Life model and CSM Fashion Design student, Olivia Giles, compares the industries presentation of the naked form: “What I do is completely un-sexual, it’s in a very controlled and artistic environment. The people viewing me, obviously they are aware that I’m naked, but I think their mind set is very different – they will look at my body as just an object. They will be very engrossed in their drawing instead of thinking ‘wow, she’s naked’.
“I have never had a bad response. Nobody has ever said ‘what are you doing?’,” she adds.
Giles also suggests that modern art is one step ahead in terms of shock factors: “I don’t think nudity and sex will cause that much uproar for artistic minds because you’re exposed to that anyway; if you see a lot of art and you’re surrounded by creativity, fashion is becoming more controversial, that’s what we’re so used to seeing.”
Criticism and complaint
Any form of art is susceptible to criticism, complaint, and leaves its makers vulnerable to harsh attitudes. At least Dunham is sparking debate, shrugging off such negativity by repeatedly laying herself bare.
Holly Davies, also studying BA Fashion design at CSM, applauds Dunham’s self-acceptance: “Normally, in either TV or film, women’s bodies are quite sexualised and have become objects- so to have Lena Dunham just bare it all and love her body is positive to show. I don’t think it’s done in bad taste either, it’s just saying ‘everyone has got a body, everyone has got boobs, so why is it a big deal?”
So perhaps the negative reception Girls has received for its tendency for a fleshier type of honesty is simply a drop in the ocean. Cinema is progressing towards the extremes of sexual candidness, with Lars Von Trier’s Nymphomaniac and Alain Guiraudie’s Stranger by the Lake set to open new avenues of debate surrounding all things nude.

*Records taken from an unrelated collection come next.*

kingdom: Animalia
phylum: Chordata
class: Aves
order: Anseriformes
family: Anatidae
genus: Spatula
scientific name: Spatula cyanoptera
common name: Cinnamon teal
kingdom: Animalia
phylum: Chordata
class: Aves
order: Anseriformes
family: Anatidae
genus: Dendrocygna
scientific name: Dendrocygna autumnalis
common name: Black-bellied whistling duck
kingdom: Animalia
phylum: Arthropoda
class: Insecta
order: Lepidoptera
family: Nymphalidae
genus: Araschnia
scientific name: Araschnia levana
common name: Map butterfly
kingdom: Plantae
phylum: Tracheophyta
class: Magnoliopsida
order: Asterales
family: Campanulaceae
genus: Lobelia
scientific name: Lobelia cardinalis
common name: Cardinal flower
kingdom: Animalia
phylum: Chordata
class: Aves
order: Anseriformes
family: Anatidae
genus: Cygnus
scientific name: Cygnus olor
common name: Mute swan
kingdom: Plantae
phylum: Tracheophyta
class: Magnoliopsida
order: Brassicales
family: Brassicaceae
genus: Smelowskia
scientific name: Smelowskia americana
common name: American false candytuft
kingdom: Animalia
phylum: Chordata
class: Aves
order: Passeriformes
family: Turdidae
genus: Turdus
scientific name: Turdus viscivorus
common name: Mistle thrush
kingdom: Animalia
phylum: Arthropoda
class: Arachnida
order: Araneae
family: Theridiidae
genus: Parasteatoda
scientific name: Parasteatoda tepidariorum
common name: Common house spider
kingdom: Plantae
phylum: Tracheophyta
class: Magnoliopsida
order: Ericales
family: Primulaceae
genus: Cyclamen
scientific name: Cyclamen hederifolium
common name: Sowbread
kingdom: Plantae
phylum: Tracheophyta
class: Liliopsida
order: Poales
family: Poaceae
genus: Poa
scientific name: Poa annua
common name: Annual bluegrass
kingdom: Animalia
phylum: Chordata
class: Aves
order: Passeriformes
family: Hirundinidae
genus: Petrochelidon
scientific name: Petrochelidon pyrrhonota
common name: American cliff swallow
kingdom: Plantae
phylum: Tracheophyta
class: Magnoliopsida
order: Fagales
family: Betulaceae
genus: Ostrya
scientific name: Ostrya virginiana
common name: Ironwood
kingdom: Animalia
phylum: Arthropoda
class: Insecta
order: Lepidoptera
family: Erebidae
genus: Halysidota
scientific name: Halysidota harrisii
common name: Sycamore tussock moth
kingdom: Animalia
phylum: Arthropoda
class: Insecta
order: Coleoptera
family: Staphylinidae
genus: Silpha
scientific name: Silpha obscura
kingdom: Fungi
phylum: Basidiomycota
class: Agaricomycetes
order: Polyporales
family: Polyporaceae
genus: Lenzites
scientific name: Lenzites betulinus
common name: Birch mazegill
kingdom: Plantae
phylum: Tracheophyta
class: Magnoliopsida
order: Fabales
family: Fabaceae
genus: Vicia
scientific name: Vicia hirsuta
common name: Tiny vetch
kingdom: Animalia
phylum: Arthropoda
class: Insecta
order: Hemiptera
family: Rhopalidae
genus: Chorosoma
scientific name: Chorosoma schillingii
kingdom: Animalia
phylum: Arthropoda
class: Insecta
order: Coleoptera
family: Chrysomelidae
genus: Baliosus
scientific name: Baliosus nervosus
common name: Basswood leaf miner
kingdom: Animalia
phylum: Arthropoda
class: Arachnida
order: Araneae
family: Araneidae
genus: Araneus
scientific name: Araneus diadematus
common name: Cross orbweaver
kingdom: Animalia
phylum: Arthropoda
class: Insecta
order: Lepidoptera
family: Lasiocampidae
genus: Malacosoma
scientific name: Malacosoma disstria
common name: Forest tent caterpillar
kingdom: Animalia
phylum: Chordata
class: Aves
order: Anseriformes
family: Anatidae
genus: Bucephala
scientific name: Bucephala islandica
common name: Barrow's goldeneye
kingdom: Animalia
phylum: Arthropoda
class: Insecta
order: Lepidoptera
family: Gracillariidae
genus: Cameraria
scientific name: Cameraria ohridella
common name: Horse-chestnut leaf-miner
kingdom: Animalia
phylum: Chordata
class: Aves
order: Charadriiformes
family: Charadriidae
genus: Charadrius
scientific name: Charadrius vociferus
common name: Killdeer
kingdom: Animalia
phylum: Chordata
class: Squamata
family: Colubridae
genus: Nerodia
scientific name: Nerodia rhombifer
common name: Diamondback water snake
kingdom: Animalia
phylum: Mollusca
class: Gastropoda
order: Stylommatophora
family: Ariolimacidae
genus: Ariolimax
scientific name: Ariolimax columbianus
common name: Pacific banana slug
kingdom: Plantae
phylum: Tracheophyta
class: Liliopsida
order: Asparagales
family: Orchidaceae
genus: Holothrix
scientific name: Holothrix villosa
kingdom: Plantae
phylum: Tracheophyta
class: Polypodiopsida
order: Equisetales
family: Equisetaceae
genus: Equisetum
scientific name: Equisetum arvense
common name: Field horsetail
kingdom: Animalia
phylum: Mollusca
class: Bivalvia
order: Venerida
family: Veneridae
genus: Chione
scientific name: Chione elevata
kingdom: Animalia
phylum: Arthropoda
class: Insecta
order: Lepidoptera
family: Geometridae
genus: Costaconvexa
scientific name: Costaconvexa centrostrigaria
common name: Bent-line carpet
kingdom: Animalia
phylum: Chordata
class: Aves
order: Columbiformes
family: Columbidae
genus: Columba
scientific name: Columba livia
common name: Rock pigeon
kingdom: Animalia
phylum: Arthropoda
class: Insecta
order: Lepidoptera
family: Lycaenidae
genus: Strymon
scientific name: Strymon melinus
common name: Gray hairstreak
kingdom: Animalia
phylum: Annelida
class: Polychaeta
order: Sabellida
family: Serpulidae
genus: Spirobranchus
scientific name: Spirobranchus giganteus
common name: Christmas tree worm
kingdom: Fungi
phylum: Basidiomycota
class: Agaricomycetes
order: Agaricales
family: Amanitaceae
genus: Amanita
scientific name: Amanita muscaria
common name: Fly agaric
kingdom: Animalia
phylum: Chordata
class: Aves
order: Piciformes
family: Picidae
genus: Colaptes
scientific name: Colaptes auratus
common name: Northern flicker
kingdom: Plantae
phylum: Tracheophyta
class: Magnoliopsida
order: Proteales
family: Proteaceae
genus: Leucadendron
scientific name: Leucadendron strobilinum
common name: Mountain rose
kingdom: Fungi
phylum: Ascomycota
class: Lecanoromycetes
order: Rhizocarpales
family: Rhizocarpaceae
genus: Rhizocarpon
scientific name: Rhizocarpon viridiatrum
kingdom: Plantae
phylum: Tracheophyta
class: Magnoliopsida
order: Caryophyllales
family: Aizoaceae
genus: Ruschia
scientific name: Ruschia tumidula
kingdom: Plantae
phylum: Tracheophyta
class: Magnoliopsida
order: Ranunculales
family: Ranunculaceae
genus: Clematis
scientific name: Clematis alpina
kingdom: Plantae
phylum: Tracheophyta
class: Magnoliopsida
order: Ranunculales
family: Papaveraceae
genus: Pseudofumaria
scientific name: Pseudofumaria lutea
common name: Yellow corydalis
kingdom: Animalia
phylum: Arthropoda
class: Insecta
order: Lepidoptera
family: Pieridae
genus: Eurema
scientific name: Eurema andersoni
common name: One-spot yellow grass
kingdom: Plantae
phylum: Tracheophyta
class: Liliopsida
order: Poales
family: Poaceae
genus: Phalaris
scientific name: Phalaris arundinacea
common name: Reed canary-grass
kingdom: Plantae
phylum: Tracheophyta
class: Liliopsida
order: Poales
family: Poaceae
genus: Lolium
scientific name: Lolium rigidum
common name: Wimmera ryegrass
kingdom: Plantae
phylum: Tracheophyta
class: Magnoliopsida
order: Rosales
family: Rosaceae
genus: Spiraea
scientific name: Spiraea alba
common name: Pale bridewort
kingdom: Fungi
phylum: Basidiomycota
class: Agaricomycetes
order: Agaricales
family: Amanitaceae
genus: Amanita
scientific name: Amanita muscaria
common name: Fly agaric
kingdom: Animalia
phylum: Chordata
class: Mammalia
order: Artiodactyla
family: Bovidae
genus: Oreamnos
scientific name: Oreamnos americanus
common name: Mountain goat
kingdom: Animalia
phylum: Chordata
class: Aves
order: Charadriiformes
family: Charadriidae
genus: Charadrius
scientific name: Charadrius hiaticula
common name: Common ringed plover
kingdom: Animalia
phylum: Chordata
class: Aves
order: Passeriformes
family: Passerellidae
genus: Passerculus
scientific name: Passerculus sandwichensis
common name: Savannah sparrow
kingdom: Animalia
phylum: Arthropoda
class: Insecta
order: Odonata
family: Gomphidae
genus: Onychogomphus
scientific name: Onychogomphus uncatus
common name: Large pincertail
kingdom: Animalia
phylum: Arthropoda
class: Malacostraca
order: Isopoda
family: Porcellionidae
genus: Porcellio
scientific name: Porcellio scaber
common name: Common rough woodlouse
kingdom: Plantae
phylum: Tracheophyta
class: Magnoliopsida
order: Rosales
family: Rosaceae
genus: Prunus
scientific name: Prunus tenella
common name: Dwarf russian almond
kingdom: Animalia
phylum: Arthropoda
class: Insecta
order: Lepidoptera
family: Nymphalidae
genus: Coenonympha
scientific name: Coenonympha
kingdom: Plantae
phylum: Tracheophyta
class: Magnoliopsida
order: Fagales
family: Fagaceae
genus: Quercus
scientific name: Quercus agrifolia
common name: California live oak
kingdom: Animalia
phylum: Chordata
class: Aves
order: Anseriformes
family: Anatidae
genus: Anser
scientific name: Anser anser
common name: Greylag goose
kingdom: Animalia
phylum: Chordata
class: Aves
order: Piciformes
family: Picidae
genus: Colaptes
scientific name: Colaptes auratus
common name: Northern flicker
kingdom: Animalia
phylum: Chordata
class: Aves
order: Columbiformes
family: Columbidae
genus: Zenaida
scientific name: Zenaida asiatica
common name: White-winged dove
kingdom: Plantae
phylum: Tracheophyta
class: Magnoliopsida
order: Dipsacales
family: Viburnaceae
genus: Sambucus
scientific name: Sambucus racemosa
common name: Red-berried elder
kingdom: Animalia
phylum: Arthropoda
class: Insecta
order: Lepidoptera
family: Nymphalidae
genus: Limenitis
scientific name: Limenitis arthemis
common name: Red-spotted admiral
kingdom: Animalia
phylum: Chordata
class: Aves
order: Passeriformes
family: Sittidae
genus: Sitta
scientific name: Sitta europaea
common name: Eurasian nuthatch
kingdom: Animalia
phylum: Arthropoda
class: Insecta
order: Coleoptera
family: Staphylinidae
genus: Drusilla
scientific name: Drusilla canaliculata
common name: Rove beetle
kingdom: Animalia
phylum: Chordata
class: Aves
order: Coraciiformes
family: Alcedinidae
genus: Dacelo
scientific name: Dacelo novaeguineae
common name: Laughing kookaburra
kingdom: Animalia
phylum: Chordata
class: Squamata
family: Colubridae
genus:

By challenging what is accepted, these forward steps of openness – which will no doubt cause a stir – may leak into mainstream perceptions of body image. Girls does, after all, reflect many realities of 20-something life; each character is flawed, moving through the mundane paces of trying to start their respective careers. It seems only right that where inane details are exposed, so is the odd body here and there. And as Dunham and the cast of Girls continue to shrug off criticism, maybe a new age of relaxed acceptance is on the rise in television, taking heed of artistic attitudes rather than bowing to the pressure of rigid industry expectations.